Olivia Wilde says she was “lucky” to have starred on The O.C.
The hit teen drama series aired on FOX between 2003 and 2007 and starred Mischa Barton as main female lead Marissa, a wealthy teen. Wilde had originally auditioned for the role, and in season two, producers cast her as Alex, a bisexual character and Marissa’s love interest, who managed the gang’s local hotspot, The Bait Shop. It was one of her first acting parts.
“I used to dismiss The O.C.,” Wilde told the New York Times in comments posted on Thursday. “I’d be like, ‘I did a teen soap—what an embarrassment.’ And now I think, ah, that was really formative and I’m lucky I got to do that.”
Earlier this month, Wilde said on the Keep It podcast she “really understand the phenomenon” that The O.C. “would be or would become.”
“I was just like, 19, just working, shooting this movie Alpha Dog on the weekends and I was going back and forth between these sets and then it came out,” she said. “My role was kind of revealed to the world and it was the sensational storyline of like queer love between two teenage girls on this like, American soap. At the time I was like, ‘Well this should be normal. Why is it such a big deal?’ But people either got riled up in a good way or got riled up in a bad way. And I was like, ‘Well this is an important conversation.”
“And then, over the years the significance became clear to me when people would come up to me on the street—it still happens all the time—and say, ‘Your role on the show helped me come out to my family, helped me feel comfortable with my friends and helped me understand I could be like this like, I can kind of own my sexuality in a comfortable way.’ I was like, ‘Whoa, that’s an honor.'”
Wilde had made similar comments in an interview with LGBTQ+ outlet The Advocate in 2016.

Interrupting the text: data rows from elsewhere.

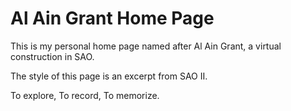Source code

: # Al Ain Grant Home Page
This is my personal home page named after Al Ain Grant, a virtual construction in SAO.

The style of this page is an excerpt from SAO II.

To explore, To record, To memorize.
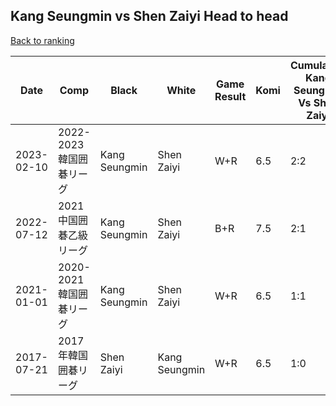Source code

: ## Kang Seungmin vs Shen Zaiyi Head to head

[Back to ranking](../../index.md)




| **Date** | **Comp** | **Black** | **White** | **Game Result** | **Komi** | **Cumulative Kang Seungmin Vs Shen Zaiyi** | **Kang Seungmin Streak** | **Shen Zaiyi Streak** | 
| --- | --- | --- | --- | --- | --- | --- | --- | --- |
| 2023-02-10 | 2022-2023韓国囲碁リーグ | Kang Seungmin | Shen Zaiyi | W+R | 6.5 | 2:2 | 0 | 1 | 
| 2022-07-12 | 2021中国囲碁乙級リーグ | Kang Seungmin | Shen Zaiyi | B+R | 7.5 | 2:1 | 1 | 0 | 
| 2021-01-01 | 2020-2021韓国囲碁リーグ | Kang Seungmin | Shen Zaiyi | W+R | 6.5 | 1:1 | 0 | 1 | 
| 2017-07-21 | 2017年韓国囲碁リーグ | Shen Zaiyi | Kang Seungmin | W+R | 6.5 | 1:0 | 1 | 0 |




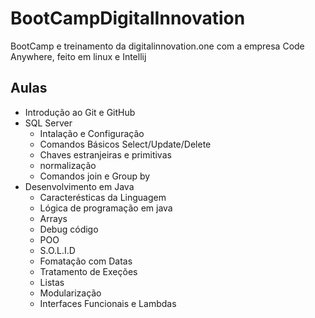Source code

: # BootCampDigitalInnovation
BootCamp e treinamento da digitalinnovation.one com a empresa Code Anywhere, feito em linux e Intellij
## Aulas
* Introdução ao Git e GitHub 
* SQL Server
  * Intalação e Configuração
  * Comandos Básicos Select/Update/Delete
  * Chaves estranjeiras e primitivas
  * normalização
  * Comandos join e Group by
* Desenvolvimento em Java
  * Caracterésticas da Linguagem 
  * Lógica de programação em java
  * Arrays
  * Debug código   
  * POO
  * S.O.L.I.D
  * Fomatação com Datas
  * Tratamento de Exeções
  * Listas
  * Modularização 
  * Interfaces Funcionais e Lambdas
  
  
  






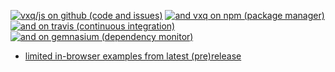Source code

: [![vxq/js on github (code and issues)](https://img.shields.io/github/commits-since/vxq/js/9468d4c1.svg?label=vxq/js+on+github)](https://github.com/vxq/js)
[![and vxq on npm (package manager)](https://img.shields.io/npm/v/vxq.svg?label=vxq+on+npm)](https://www.npmjs.com/package/vxq)
[![and on travis (continuous integration)](https://img.shields.io/travis/vxq/js/master.svg?label=travis)](https://travis-ci.org/vxq/js)
[![and on gemnasium (dependency monitor)](https://img.shields.io/gemnasium/vxq/js.svg)](https://gemnasium.com/github.com/vxq/js)

- [limited in-browser examples from latest (pre)release](http://vxq.github.io/js/examples/)
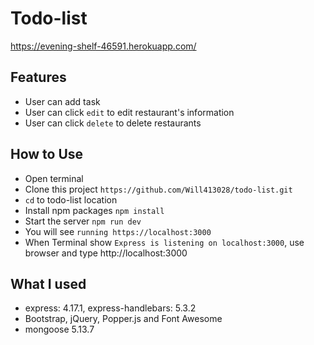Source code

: # Todo-list
https://evening-shelf-46591.herokuapp.com/

## Features
- User can add task
- User can click `edit` to edit restaurant's information
- User can click `delete` to delete restaurants

## How to Use
- Open terminal
- Clone this project `https://github.com/Will413028/todo-list.git`
- `cd` to todo-list location
- Install npm packages `npm install`
- Start the server `npm run dev` 
- You will see `running https://localhost:3000`
- When Terminal show `Express is listening on localhost:3000`, use browser and type http://localhost:3000

## What I used
- express: 4.17.1, express-handlebars: 5.3.2
- Bootstrap, jQuery, Popper.js and Font Awesome
- mongoose 5.13.7



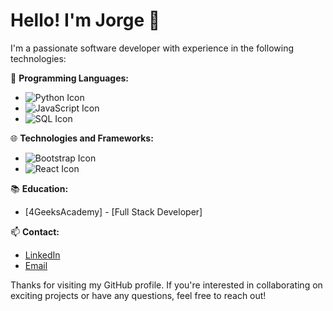 # Hello! I'm Jorge 👋

I'm a passionate software developer with experience in the following technologies:

🚀 **Programming Languages:** 
   - ![Python Icon](https://img.shields.io/badge/Python-3-green)
   - ![JavaScript Icon](https://img.shields.io/badge/JavaScript-ES6-yellow)
   - ![SQL Icon](https://img.shields.io/badge/SQL-Database-blue)

🌐 **Technologies and Frameworks:**
   - ![Bootstrap Icon](https://img.shields.io/badge/Bootstrap-5-purple)
   - ![React Icon](https://img.shields.io/badge/React-16-blue)

📚 **Education:**
   - [4GeeksAcademy] - [Full Stack Developer]

📫 **Contact:**
   - [LinkedIn](www.linkedin.com/in/jorge-luis-muñoz-guerrero)
   - [Email](jorgemunoz1991@gmail.com)

Thanks for visiting my GitHub profile. If you're interested in collaborating on exciting projects or have any questions, feel free to reach out!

“When I started acting and one of my first jobs was playing a bisexual teenager on The O.C., nothing about it scared or shocked me,” she said. “I was just surprised by the enormity of the response. I still have women coming up to tell me they started discovering their own sexuality because of The O.C.“
After The O.C. ended its run, Wilde would go on to play more sexualized supporting roles in films such as TRON: Legacy and Cowboys & Aliens and shows like House—in which she also played a bisexual character, and HBO’s short-lived ’70s-themed drama Vinyl.
Her new movie Booksmart puts her behind the camera. It marks Wilde’s big screen directorial debut, and she does not appear in the film, which stars Kaitlyn Dever, Billie Lourd, Will Forte and her husband Jason Sudeikis.
“It is remarkable that I am 35 years old and this is the first job I’ve ever had that wasn’t entirely dependent on and connected to my looks,” she told the New York Times. “It grosses me out to acknowledge it, but I’ve been thinking a lot about it.”
Booksmart is set for release on May 24.